During development, Wong and the four-women cast worked abstractly to develop movement vocabulary and motifs. Chinese medicine concepts illustrated on charts involving the body’s meridians or pathways used in acupuncture and acupressure had them investigating rivers of energy, from internal organs to skin, digits, and facial features. “The liver and heart each have a pathway,” she says. “The dancers took one at a time and traced the impulse, like lifting a toe, or tracing their elbow along their knee.” Rocking and vibratory movements completed the pathways’ journey. Intersections that are considered pressure points became central areas of focus and introduced larger, global concepts of the body’s connectivity. Three dancers would press on a point; the fourth dancer responded. “Pain in the head might connect to another place in the body entirely because both are on the same meridian. We threaded that material together to specify touch in partnering and create tender, healing moments,” says Wong.
Familiar to most people are yin-yang categorizations representing two opposites that can never be separated: sun/moon, light/dark, and so on. “The frustrations of conflicting sides is where the essence of growth occurs,” Wong insists. “We improvised with doing the opposite of what something usually causes. Like shaking bones, the opposite, in a visceral way, is soft, smooth, muscular movements. How can those two opposites live together and what does that say about our experience?”
The question unveils the work’s artistic depth: A world in which people will never completely homogenize — no one would want such a world if it could actually exist — is a world with fraught connectivity and relationships. How do opposites live together?
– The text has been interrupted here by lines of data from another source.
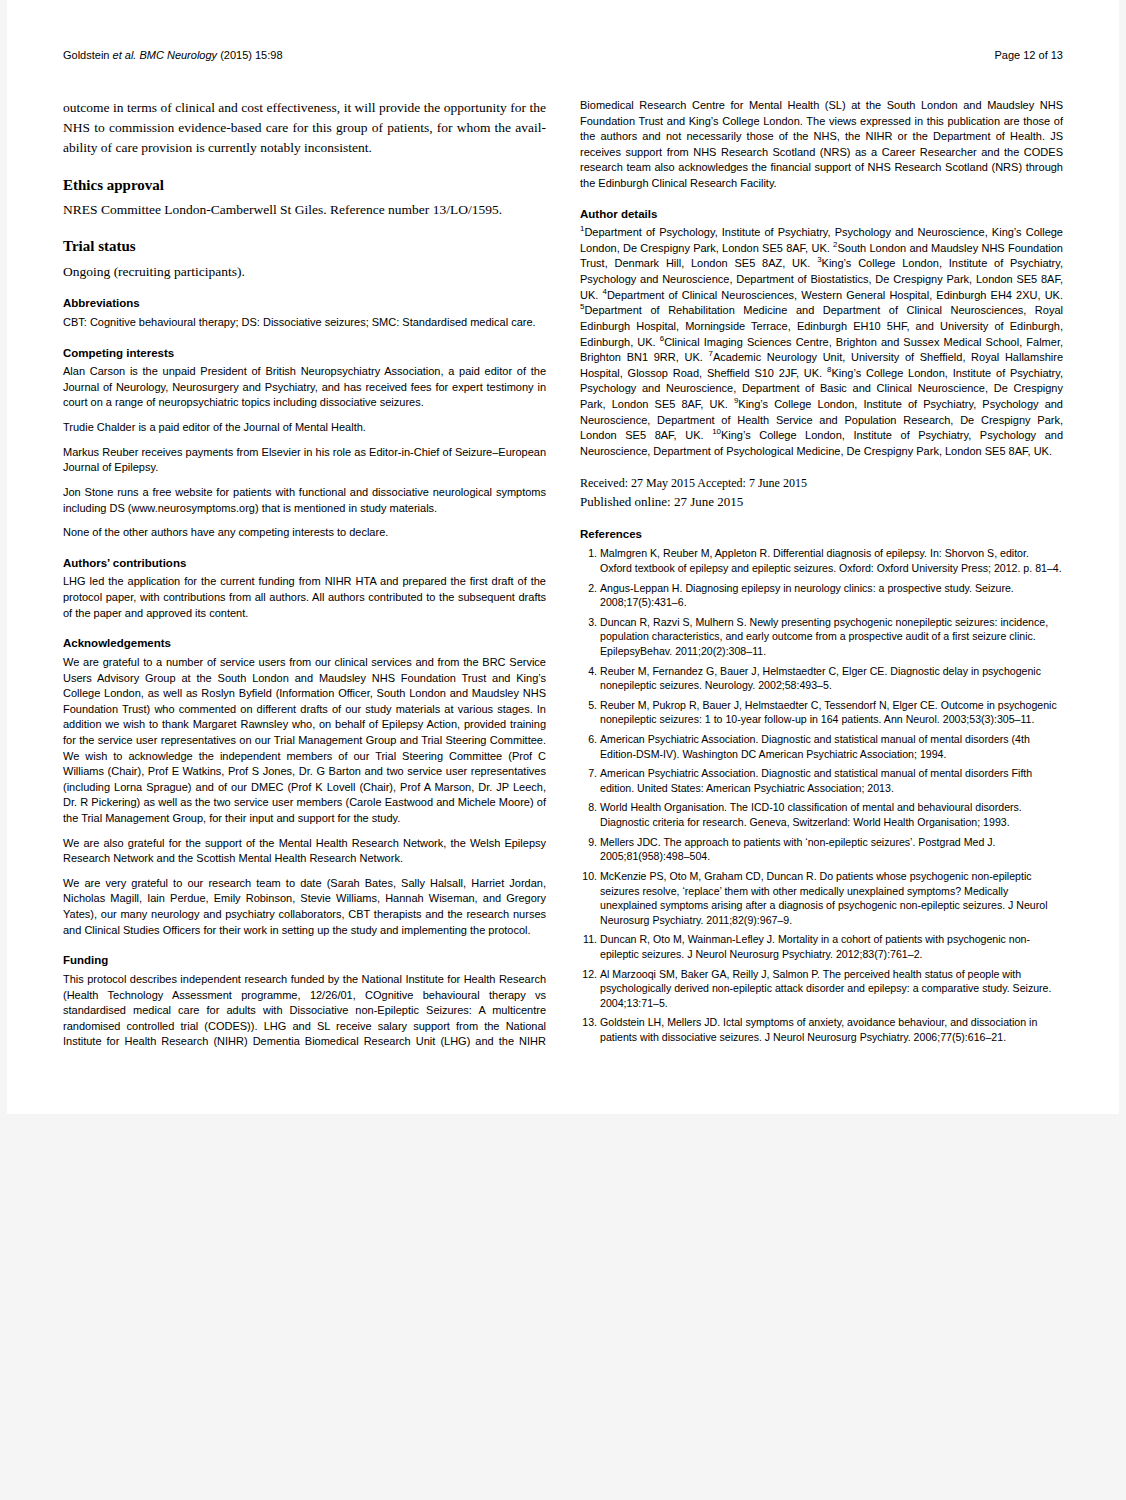Goldstein et al. BMC Neurology (2015) 15:98
Page 12 of 13
outcome in terms of clinical and cost effectiveness, it will provide the opportunity for the NHS to commission evidence-based care for this group of patients, for whom the availability of care provision is currently notably inconsistent.
Ethics approval
NRES Committee London-Camberwell St Giles. Reference number 13/LO/1595.
Trial status
Ongoing (recruiting participants).
Abbreviations
CBT: Cognitive behavioural therapy; DS: Dissociative seizures; SMC: Standardised medical care.
Competing interests
Alan Carson is the unpaid President of British Neuropsychiatry Association, a paid editor of the Journal of Neurology, Neurosurgery and Psychiatry, and has received fees for expert testimony in court on a range of neuropsychiatric topics including dissociative seizures.
Trudie Chalder is a paid editor of the Journal of Mental Health.
Markus Reuber receives payments from Elsevier in his role as Editor-in-Chief of Seizure–European Journal of Epilepsy.
Jon Stone runs a free website for patients with functional and dissociative neurological symptoms including DS (www.neurosymptoms.org) that is mentioned in study materials.
None of the other authors have any competing interests to declare.
Authors’ contributions
LHG led the application for the current funding from NIHR HTA and prepared the first draft of the protocol paper, with contributions from all authors. All authors contributed to the subsequent drafts of the paper and approved its content.
Acknowledgements
We are grateful to a number of service users from our clinical services and from the BRC Service Users Advisory Group at the South London and Maudsley NHS Foundation Trust and King’s College London, as well as Roslyn Byfield (Information Officer, South London and Maudsley NHS Foundation Trust) who commented on different drafts of our study materials at various stages. In addition we wish to thank Margaret Rawnsley who, on behalf of Epilepsy Action, provided training for the service user representatives on our Trial Management Group and Trial Steering Committee. We wish to acknowledge the independent members of our Trial Steering Committee (Prof C Williams (Chair), Prof E Watkins, Prof S Jones, Dr. G Barton and two service user representatives (including Lorna Sprague) and of our DMEC (Prof K Lovell (Chair), Prof A Marson, Dr. JP Leech, Dr. R Pickering) as well as the two service user members (Carole Eastwood and Michele Moore) of the Trial Management Group, for their input and support for the study.
We are also grateful for the support of the Mental Health Research Network, the Welsh Epilepsy Research Network and the Scottish Mental Health Research Network.
We are very grateful to our research team to date (Sarah Bates, Sally Halsall, Harriet Jordan, Nicholas Magill, Iain Perdue, Emily Robinson, Stevie Williams, Hannah Wiseman, and Gregory Yates), our many neurology and psychiatry collaborators, CBT therapists and the research nurses and Clinical Studies Officers for their work in setting up the study and implementing the protocol.
Funding
This protocol describes independent research funded by the National Institute for Health Research (Health Technology Assessment programme, 12/26/01, COgnitive behavioural therapy vs standardised medical care for adults with Dissociative non-Epileptic Seizures: A multicentre randomised controlled trial (CODES)). LHG and SL receive salary support from the National Institute for Health Research (NIHR) Dementia Biomedical Research Unit (LHG) and the NIHR Biomedical Research Centre for Mental Health (SL) at the South London and Maudsley NHS Foundation Trust and King’s College London. The views expressed in this publication are those of the authors and not necessarily those of the NHS, the NIHR or the Department of Health. JS receives support from NHS Research Scotland (NRS) as a Career Researcher and the CODES research team also acknowledges the financial support of NHS Research Scotland (NRS) through the Edinburgh Clinical Research Facility.
Author details
1Department of Psychology, Institute of Psychiatry, Psychology and Neuroscience, King’s College London, De Crespigny Park, London SE5 8AF, UK. 2South London and Maudsley NHS Foundation Trust, Denmark Hill, London SE5 8AZ, UK. 3King’s College London, Institute of Psychiatry, Psychology and Neuroscience, Department of Biostatistics, De Crespigny Park, London SE5 8AF, UK. 4Department of Clinical Neurosciences, Western General Hospital, Edinburgh EH4 2XU, UK. 5Department of Rehabilitation Medicine and Department of Clinical Neurosciences, Royal Edinburgh Hospital, Morningside Terrace, Edinburgh EH10 5HF, and University of Edinburgh, Edinburgh, UK. 6Clinical Imaging Sciences Centre, Brighton and Sussex Medical School, Falmer, Brighton BN1 9RR, UK. 7Academic Neurology Unit, University of Sheffield, Royal Hallamshire Hospital, Glossop Road, Sheffield S10 2JF, UK. 8King’s College London, Institute of Psychiatry, Psychology and Neuroscience, Department of Basic and Clinical Neuroscience, De Crespigny Park, London SE5 8AF, UK. 9King’s College London, Institute of Psychiatry, Psychology and Neuroscience, Department of Health Service and Population Research, De Crespigny Park, London SE5 8AF, UK. 10King’s College London, Institute of Psychiatry, Psychology and Neuroscience, Department of Psychological Medicine, De Crespigny Park, London SE5 8AF, UK.
Received: 27 May 2015 Accepted: 7 June 2015
Published online: 27 June 2015
References
Malmgren K, Reuber M, Appleton R. Differential diagnosis of epilepsy. In: Shorvon S, editor. Oxford textbook of epilepsy and epileptic seizures. Oxford: Oxford University Press; 2012. p. 81–4.
Angus-Leppan H. Diagnosing epilepsy in neurology clinics: a prospective study. Seizure. 2008;17(5):431–6.
Duncan R, Razvi S, Mulhern S. Newly presenting psychogenic nonepileptic seizures: incidence, population characteristics, and early outcome from a prospective audit of a first seizure clinic. EpilepsyBehav. 2011;20(2):308–11.
Reuber M, Fernandez G, Bauer J, Helmstaedter C, Elger CE. Diagnostic delay in psychogenic nonepileptic seizures. Neurology. 2002;58:493–5.
Reuber M, Pukrop R, Bauer J, Helmstaedter C, Tessendorf N, Elger CE. Outcome in psychogenic nonepileptic seizures: 1 to 10-year follow-up in 164 patients. Ann Neurol. 2003;53(3):305–11.
American Psychiatric Association. Diagnostic and statistical manual of mental disorders (4th Edition-DSM-IV). Washington DC American Psychiatric Association; 1994.
American Psychiatric Association. Diagnostic and statistical manual of mental disorders Fifth edition. United States: American Psychiatric Association; 2013.
World Health Organisation. The ICD-10 classification of mental and behavioural disorders. Diagnostic criteria for research. Geneva, Switzerland: World Health Organisation; 1993.
Mellers JDC. The approach to patients with ‘non-epileptic seizures’. Postgrad Med J. 2005;81(958):498–504.
McKenzie PS, Oto M, Graham CD, Duncan R. Do patients whose psychogenic non-epileptic seizures resolve, ‘replace’ them with other medically unexplained symptoms? Medically unexplained symptoms arising after a diagnosis of psychogenic non-epileptic seizures. J Neurol Neurosurg Psychiatry. 2011;82(9):967–9.
Duncan R, Oto M, Wainman-Lefley J. Mortality in a cohort of patients with psychogenic non-epileptic seizures. J Neurol Neurosurg Psychiatry. 2012;83(7):761–2.
Al Marzooqi SM, Baker GA, Reilly J, Salmon P. The perceived health status of people with psychologically derived non-epileptic attack disorder and epilepsy: a comparative study. Seizure. 2004;13:71–5.
Goldstein LH, Mellers JD. Ictal symptoms of anxiety, avoidance behaviour, and dissociation in patients with dissociative seizures. J Neurol Neurosurg Psychiatry. 2006;77(5):616–21.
The Healer poses a vital question.
Wong says composer-musician Daniel Berkman’s commissioned score includes ambient sounds of nature that grow distorted or dissonant, electronic music, “familiar sounds but not what you hear with a symphony,” and passages integrating the erhu and guqin (Chinese string instruments). The sound of wind and the dancers’ breathing create a live, active, sonic environment with internal logic relating back to the work’s core concepts.
Closing the program, the title pending, the directors present five dancers in a dance created with intentional censorship. Rein and Smith working as a team and Wong working solo, alternated as creators by choreographing three-minute sections. Passing only the final 30 seconds across the country, each “player” in the game then linked their new three-minute section to the 30-second excerpt and repeated the process. The approach was a riff on “exquisite corpse,” a parlor game invented by surrealists André Breton, Marcel Duchamp, and others, in which participants drew a section of the body and folded the work before passing it to the next person, who added a part without seeing what had previously been drawn. Only when the entire drawing was unfolded did players see the “new body.”
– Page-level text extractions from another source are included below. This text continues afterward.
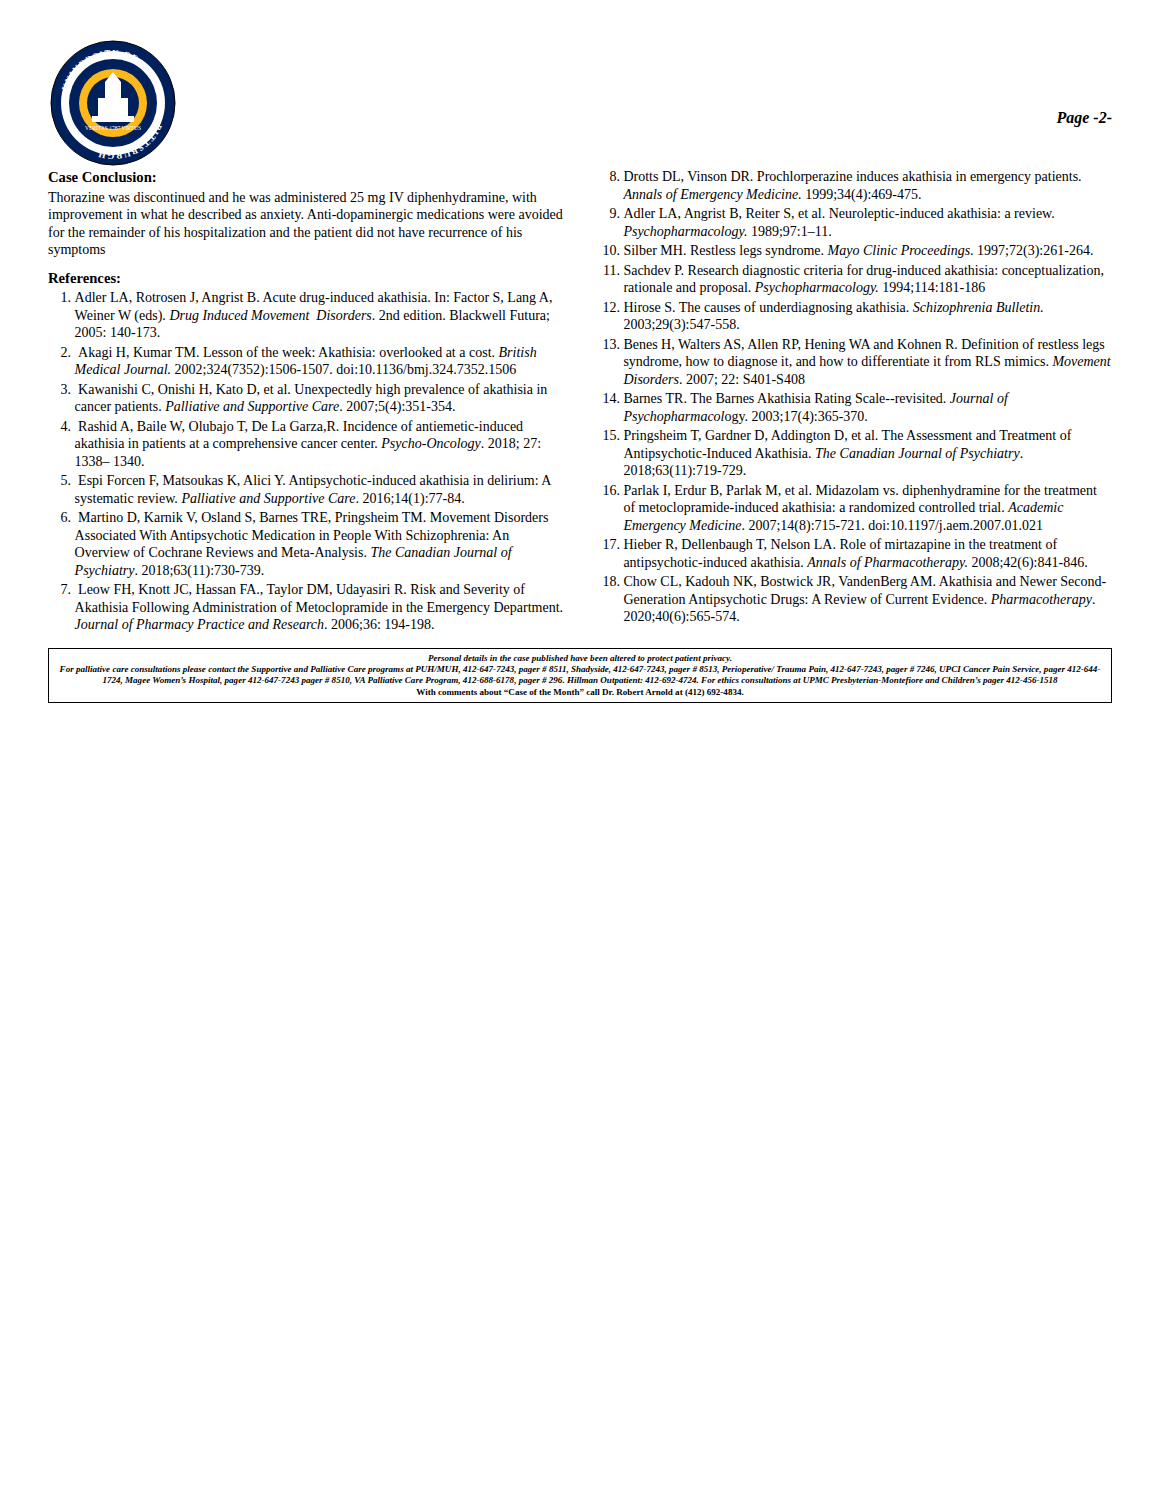UNIVERSITY OF PITTSBURGH VERITAS 1787 VIRTUS
Page -2-
Case Conclusion:
Thorazine was discontinued and he was administered 25 mg IV diphenhydramine, with improvement in what he described as anxiety. Anti-dopaminergic medications were avoided for the remainder of his hospitalization and the patient did not have recurrence of his symptoms
References:
Adler LA, Rotrosen J, Angrist B. Acute drug-induced akathisia. In: Factor S, Lang A, Weiner W (eds). Drug Induced Movement Disorders. 2nd edition. Blackwell Futura; 2005: 140-173.
Akagi H, Kumar TM. Lesson of the week: Akathisia: overlooked at a cost. British Medical Journal. 2002;324(7352):1506-1507. doi:10.1136/bmj.324.7352.1506
Kawanishi C, Onishi H, Kato D, et al. Unexpectedly high prevalence of akathisia in cancer patients. Palliative and Supportive Care. 2007;5(4):351-354.
Rashid A, Baile W, Olubajo T, De La Garza,R. Incidence of antiemetic-induced akathisia in patients at a comprehensive cancer center. Psycho-Oncology. 2018; 27: 1338– 1340.
Espi Forcen F, Matsoukas K, Alici Y. Antipsychotic-induced akathisia in delirium: A systematic review. Palliative and Supportive Care. 2016;14(1):77-84.
Martino D, Karnik V, Osland S, Barnes TRE, Pringsheim TM. Movement Disorders Associated With Antipsychotic Medication in People With Schizophrenia: An Overview of Cochrane Reviews and Meta-Analysis. The Canadian Journal of Psychiatry. 2018;63(11):730-739.
Leow FH, Knott JC, Hassan FA., Taylor DM, Udayasiri R. Risk and Severity of Akathisia Following Administration of Metoclopramide in the Emergency Department. Journal of Pharmacy Practice and Research. 2006;36: 194-198.
Drotts DL, Vinson DR. Prochlorperazine induces akathisia in emergency patients. Annals of Emergency Medicine. 1999;34(4):469-475.
Adler LA, Angrist B, Reiter S, et al. Neuroleptic-induced akathisia: a review. Psychopharmacology. 1989;97:1–11.
Silber MH. Restless legs syndrome. Mayo Clinic Proceedings. 1997;72(3):261-264.
Sachdev P. Research diagnostic criteria for drug-induced akathisia: conceptualization, rationale and proposal. Psychopharmacology. 1994;114:181-186
Hirose S. The causes of underdiagnosing akathisia. Schizophrenia Bulletin. 2003;29(3):547-558.
Benes H, Walters AS, Allen RP, Hening WA and Kohnen R. Definition of restless legs syndrome, how to diagnose it, and how to differentiate it from RLS mimics. Movement Disorders. 2007; 22: S401-S408
Barnes TR. The Barnes Akathisia Rating Scale--revisited. Journal of Psychopharmacology. 2003;17(4):365-370.
Pringsheim T, Gardner D, Addington D, et al. The Assessment and Treatment of Antipsychotic-Induced Akathisia. The Canadian Journal of Psychiatry. 2018;63(11):719-729.
Parlak I, Erdur B, Parlak M, et al. Midazolam vs. diphenhydramine for the treatment of metoclopramide-induced akathisia: a randomized controlled trial. Academic Emergency Medicine. 2007;14(8):715-721. doi:10.1197/j.aem.2007.01.021
Hieber R, Dellenbaugh T, Nelson LA. Role of mirtazapine in the treatment of antipsychotic-induced akathisia. Annals of Pharmacotherapy. 2008;42(6):841-846.
Chow CL, Kadouh NK, Bostwick JR, VandenBerg AM. Akathisia and Newer Second-Generation Antipsychotic Drugs: A Review of Current Evidence. Pharmacotherapy. 2020;40(6):565-574.
Personal details in the case published have been altered to protect patient privacy.
For palliative care consultations please contact the Supportive and Palliative Care programs at PUH/MUH, 412-647-7243, pager # 8511, Shadyside, 412-647-7243, pager # 8513, Perioperative/ Trauma Pain, 412-647-7243, pager # 7246, UPCI Cancer Pain Service, pager 412-644-1724, Magee Women’s Hospital, pager 412-647-7243 pager # 8510, VA Palliative Care Program, 412-688-6178, pager # 296. Hillman Outpatient: 412-692-4724. For ethics consultations at UPMC Presbyterian-Montefiore and Children’s pager 412-456-1518
With comments about “Case of the Month” call Dr. Robert Arnold at (412) 692-4834.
Wong’s original nervousness that the process would be limiting quickly dissolved. “It was liberating. I wasn’t going for concepts or messages, I just focused on the given.” Recently seeing the complete work for the first time in rehearsal, she says, “I got emotional. It’s unusual to see your work framed by things you’ve not seen but still feel connected to it.”
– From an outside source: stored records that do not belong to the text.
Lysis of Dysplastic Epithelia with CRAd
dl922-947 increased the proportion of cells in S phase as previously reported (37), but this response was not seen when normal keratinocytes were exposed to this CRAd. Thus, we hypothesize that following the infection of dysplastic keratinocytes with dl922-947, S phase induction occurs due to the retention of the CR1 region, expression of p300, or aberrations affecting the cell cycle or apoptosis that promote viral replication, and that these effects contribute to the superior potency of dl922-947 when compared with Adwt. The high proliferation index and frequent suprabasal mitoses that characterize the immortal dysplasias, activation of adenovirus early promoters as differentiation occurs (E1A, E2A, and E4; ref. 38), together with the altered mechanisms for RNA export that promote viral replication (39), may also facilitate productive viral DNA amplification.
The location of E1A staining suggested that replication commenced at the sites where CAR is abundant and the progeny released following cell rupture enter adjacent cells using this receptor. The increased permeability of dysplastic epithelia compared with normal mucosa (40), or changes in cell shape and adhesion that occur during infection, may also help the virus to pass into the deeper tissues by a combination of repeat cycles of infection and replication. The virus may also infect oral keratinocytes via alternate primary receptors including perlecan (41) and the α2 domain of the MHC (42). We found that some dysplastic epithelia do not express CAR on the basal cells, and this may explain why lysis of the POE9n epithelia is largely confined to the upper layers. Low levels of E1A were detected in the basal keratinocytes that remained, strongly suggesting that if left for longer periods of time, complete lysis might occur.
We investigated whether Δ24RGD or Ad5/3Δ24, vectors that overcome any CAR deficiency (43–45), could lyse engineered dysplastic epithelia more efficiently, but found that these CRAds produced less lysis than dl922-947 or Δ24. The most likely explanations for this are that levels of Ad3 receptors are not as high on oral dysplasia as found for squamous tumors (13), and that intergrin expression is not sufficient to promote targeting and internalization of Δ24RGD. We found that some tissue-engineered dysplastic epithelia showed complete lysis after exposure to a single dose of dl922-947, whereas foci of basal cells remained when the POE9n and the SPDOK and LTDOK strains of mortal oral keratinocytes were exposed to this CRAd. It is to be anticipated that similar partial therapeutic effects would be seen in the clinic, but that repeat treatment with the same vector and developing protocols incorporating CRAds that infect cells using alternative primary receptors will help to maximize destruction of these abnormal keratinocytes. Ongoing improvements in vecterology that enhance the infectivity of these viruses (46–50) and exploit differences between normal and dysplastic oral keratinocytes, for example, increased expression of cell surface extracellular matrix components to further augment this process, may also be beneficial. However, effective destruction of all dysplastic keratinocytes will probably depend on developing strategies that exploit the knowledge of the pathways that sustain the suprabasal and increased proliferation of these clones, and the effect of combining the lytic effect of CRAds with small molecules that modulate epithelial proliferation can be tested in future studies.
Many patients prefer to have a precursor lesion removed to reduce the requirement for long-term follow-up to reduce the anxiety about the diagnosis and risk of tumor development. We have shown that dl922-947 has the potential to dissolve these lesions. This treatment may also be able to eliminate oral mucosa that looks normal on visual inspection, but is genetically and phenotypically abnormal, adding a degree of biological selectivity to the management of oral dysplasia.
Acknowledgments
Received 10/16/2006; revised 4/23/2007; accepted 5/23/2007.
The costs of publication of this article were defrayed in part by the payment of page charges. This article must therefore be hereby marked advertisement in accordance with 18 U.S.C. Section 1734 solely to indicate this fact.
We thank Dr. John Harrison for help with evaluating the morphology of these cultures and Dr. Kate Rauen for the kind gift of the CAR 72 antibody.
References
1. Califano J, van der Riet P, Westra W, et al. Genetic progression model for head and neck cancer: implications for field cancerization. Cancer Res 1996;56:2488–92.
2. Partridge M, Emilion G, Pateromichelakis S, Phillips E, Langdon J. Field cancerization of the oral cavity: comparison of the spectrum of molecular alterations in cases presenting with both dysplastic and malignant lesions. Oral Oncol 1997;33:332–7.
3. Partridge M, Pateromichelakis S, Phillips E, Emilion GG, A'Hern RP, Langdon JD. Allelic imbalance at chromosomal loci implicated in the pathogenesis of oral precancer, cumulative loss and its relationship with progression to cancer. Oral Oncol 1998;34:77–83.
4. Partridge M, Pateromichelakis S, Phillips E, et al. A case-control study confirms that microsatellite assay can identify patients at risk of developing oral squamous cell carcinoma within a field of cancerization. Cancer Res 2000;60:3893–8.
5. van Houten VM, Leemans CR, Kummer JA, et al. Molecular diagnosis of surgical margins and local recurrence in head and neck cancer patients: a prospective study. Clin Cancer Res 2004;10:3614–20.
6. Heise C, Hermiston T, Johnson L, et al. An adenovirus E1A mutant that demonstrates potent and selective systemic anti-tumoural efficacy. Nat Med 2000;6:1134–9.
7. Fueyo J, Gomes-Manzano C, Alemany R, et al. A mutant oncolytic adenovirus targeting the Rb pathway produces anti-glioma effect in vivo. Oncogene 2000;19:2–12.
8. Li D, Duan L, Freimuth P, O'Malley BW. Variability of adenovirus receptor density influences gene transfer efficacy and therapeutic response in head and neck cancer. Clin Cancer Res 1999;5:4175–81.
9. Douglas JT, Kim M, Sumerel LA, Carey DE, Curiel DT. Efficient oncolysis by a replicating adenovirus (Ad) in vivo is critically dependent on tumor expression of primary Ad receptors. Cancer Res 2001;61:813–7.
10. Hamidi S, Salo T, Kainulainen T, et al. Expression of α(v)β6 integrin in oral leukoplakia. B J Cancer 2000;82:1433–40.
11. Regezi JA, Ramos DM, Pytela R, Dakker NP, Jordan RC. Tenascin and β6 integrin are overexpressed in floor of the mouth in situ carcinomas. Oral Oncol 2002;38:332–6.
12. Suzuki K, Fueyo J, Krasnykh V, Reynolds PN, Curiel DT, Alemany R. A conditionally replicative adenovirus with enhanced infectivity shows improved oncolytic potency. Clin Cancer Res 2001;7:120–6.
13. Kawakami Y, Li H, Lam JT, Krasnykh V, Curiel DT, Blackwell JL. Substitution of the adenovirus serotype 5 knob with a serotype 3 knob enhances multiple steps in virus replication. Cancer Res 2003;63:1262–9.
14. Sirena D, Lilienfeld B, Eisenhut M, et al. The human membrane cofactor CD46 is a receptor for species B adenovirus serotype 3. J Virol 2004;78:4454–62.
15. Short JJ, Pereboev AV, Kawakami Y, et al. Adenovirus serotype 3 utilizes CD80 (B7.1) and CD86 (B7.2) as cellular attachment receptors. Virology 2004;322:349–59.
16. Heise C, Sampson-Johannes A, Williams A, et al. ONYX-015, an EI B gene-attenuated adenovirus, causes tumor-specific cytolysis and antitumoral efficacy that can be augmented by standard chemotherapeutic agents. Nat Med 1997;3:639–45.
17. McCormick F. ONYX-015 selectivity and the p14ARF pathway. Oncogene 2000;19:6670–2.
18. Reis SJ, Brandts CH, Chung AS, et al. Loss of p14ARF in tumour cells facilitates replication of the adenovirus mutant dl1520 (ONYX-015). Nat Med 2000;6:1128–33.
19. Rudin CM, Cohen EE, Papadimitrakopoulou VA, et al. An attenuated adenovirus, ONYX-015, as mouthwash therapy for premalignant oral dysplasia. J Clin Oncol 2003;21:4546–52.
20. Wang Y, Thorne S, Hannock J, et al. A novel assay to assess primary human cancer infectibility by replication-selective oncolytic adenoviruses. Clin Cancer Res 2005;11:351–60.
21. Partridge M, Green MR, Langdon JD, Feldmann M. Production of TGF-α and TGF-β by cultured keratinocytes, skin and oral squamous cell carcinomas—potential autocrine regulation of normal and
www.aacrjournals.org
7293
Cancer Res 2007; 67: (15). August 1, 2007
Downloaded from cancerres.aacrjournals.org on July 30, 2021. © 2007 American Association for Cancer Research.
Similarly, selected for the 2020 Leadership Through Mentorship Program, an initiative of WOCA (Women of Color in the Art) that supports women of color in the performing arts, Wong finds power in the cohort’s connectivity, generosity, safety and honesty. “As women artists, we often have to put on filters,” she says. “With this opportunity, we can strip those away and get to what it means to be human and to improve our field.”